EXERCISE AIM:
From the line with "10: (180, 15, 5.14)" to the line with "23: (629, 481, 5.47)", retype every line exactly, including those two, and leave out the rest of the data below.

SOURCE MATERIAL:
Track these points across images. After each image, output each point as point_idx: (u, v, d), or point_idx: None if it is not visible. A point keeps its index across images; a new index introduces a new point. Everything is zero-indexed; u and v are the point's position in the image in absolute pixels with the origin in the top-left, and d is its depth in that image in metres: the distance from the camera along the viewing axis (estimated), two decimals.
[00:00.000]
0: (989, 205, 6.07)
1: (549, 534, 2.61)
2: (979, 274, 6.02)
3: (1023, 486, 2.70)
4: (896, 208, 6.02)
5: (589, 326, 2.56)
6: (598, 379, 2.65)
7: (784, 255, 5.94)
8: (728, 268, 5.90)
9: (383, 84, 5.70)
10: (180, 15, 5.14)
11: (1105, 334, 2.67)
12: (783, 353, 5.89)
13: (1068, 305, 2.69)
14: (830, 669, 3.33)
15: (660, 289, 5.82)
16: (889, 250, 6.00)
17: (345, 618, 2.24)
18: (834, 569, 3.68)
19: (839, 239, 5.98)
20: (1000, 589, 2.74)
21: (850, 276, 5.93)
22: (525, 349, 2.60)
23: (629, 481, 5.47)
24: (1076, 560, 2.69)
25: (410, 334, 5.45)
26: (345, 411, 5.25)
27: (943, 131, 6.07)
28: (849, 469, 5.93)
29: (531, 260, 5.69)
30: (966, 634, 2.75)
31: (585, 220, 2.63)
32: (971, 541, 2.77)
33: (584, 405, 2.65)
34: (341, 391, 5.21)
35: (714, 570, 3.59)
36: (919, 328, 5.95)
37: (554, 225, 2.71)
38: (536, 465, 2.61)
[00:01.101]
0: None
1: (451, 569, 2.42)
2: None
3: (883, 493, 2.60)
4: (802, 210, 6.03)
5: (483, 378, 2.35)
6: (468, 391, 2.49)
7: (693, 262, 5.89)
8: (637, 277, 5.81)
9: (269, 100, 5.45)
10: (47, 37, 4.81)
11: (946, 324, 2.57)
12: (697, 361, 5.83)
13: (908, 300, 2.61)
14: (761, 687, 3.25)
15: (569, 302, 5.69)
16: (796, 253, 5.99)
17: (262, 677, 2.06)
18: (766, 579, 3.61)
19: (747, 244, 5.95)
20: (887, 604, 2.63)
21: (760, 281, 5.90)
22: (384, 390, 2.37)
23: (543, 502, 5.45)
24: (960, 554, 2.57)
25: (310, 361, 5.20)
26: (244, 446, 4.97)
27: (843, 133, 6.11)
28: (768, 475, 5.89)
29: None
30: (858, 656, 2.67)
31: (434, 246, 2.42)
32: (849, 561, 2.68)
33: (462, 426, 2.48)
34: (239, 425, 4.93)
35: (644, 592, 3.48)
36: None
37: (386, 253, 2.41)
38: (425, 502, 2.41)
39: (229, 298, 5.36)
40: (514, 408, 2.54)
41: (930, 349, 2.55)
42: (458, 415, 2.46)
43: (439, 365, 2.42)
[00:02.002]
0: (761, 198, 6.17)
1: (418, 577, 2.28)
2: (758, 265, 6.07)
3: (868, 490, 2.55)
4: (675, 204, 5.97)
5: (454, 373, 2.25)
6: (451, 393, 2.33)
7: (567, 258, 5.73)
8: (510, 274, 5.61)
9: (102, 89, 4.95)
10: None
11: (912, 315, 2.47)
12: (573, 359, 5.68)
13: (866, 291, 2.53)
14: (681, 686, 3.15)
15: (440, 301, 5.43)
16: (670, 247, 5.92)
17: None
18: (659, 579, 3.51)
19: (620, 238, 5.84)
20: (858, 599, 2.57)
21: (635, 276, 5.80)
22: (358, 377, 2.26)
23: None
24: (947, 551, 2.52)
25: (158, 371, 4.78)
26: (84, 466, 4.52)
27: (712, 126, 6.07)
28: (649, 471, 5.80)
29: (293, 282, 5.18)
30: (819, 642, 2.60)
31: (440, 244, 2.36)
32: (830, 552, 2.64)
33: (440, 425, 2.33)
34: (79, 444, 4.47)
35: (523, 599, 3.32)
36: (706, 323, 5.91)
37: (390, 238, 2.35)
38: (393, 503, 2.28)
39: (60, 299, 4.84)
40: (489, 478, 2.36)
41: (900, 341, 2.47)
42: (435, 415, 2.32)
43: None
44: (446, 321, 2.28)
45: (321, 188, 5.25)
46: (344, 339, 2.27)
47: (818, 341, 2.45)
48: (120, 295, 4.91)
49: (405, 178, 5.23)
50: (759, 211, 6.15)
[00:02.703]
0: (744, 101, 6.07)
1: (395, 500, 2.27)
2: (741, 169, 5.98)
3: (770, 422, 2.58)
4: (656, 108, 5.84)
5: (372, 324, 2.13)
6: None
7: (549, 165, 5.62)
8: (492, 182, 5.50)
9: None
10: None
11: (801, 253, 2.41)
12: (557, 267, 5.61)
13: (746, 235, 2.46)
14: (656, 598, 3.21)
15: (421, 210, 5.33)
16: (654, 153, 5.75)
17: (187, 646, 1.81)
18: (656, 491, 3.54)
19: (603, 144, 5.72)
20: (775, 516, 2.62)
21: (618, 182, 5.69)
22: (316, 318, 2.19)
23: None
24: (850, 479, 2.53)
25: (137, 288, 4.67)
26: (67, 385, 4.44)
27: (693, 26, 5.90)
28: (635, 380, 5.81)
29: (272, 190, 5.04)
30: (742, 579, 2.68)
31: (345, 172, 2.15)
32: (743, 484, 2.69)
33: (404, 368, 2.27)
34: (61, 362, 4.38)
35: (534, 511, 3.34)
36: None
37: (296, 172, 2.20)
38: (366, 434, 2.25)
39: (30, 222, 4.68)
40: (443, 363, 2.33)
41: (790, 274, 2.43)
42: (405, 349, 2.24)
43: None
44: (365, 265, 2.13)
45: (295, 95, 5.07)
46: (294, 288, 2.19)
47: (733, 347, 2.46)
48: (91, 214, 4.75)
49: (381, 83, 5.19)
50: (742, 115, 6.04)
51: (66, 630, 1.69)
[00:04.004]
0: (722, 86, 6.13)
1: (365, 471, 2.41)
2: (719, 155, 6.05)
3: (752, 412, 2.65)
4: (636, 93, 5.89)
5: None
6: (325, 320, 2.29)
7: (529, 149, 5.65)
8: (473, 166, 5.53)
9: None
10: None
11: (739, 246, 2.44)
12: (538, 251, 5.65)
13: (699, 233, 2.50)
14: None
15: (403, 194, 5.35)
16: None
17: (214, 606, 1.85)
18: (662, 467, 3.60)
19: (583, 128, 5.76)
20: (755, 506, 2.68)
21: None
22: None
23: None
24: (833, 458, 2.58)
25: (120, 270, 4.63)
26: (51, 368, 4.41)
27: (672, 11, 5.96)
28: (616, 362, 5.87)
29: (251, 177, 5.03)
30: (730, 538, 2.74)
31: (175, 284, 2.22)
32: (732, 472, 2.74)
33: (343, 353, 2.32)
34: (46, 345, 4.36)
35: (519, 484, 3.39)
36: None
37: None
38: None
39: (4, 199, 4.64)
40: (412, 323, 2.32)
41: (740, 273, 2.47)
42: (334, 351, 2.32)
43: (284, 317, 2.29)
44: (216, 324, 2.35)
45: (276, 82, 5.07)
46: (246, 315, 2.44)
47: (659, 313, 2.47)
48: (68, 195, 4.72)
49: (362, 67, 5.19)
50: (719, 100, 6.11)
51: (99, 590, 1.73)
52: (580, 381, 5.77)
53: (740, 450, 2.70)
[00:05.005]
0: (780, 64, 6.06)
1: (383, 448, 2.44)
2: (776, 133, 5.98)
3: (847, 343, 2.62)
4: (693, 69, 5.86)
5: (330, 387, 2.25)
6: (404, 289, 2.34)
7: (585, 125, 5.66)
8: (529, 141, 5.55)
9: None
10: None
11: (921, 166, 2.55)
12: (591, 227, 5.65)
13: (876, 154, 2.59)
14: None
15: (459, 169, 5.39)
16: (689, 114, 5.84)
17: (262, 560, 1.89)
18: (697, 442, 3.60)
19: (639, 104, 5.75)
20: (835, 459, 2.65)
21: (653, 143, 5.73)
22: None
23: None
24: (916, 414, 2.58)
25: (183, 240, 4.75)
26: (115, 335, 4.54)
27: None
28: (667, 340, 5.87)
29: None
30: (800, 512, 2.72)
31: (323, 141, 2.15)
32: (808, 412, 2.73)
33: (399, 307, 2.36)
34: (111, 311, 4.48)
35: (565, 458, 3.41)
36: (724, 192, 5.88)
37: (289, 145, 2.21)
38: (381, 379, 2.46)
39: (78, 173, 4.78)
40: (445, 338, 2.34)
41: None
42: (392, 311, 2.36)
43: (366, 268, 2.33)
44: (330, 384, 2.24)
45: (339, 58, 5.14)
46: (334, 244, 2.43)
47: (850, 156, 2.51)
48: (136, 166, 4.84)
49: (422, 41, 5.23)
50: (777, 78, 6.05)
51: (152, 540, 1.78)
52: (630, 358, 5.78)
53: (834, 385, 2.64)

...

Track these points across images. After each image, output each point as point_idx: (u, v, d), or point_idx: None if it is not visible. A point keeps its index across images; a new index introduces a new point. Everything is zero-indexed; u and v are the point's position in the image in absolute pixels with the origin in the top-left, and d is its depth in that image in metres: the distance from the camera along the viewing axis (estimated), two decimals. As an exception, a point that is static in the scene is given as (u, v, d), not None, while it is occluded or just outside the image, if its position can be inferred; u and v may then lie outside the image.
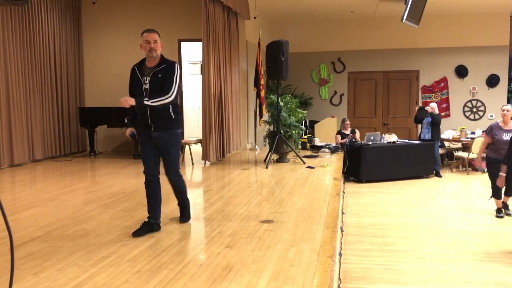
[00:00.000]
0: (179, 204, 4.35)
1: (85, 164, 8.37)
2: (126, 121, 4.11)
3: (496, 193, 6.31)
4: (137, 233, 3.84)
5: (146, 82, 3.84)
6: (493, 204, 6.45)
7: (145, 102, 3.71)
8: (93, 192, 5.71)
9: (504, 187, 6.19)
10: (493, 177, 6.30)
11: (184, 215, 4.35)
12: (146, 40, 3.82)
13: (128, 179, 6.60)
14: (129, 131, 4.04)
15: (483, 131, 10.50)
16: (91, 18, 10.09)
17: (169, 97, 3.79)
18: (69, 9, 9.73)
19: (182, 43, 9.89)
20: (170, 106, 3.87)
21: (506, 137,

RESULT FOR THIS EXERCISE:
10: (180, 15, 5.14)
11: (1105, 334, 2.67)
12: (783, 353, 5.89)
13: (1068, 305, 2.69)
14: (830, 669, 3.33)
15: (660, 289, 5.82)
16: (889, 250, 6.00)
17: (345, 618, 2.24)
18: (834, 569, 3.68)
19: (839, 239, 5.98)
20: (1000, 589, 2.74)
21: (850, 276, 5.93)
22: (525, 349, 2.60)
23: (629, 481, 5.47)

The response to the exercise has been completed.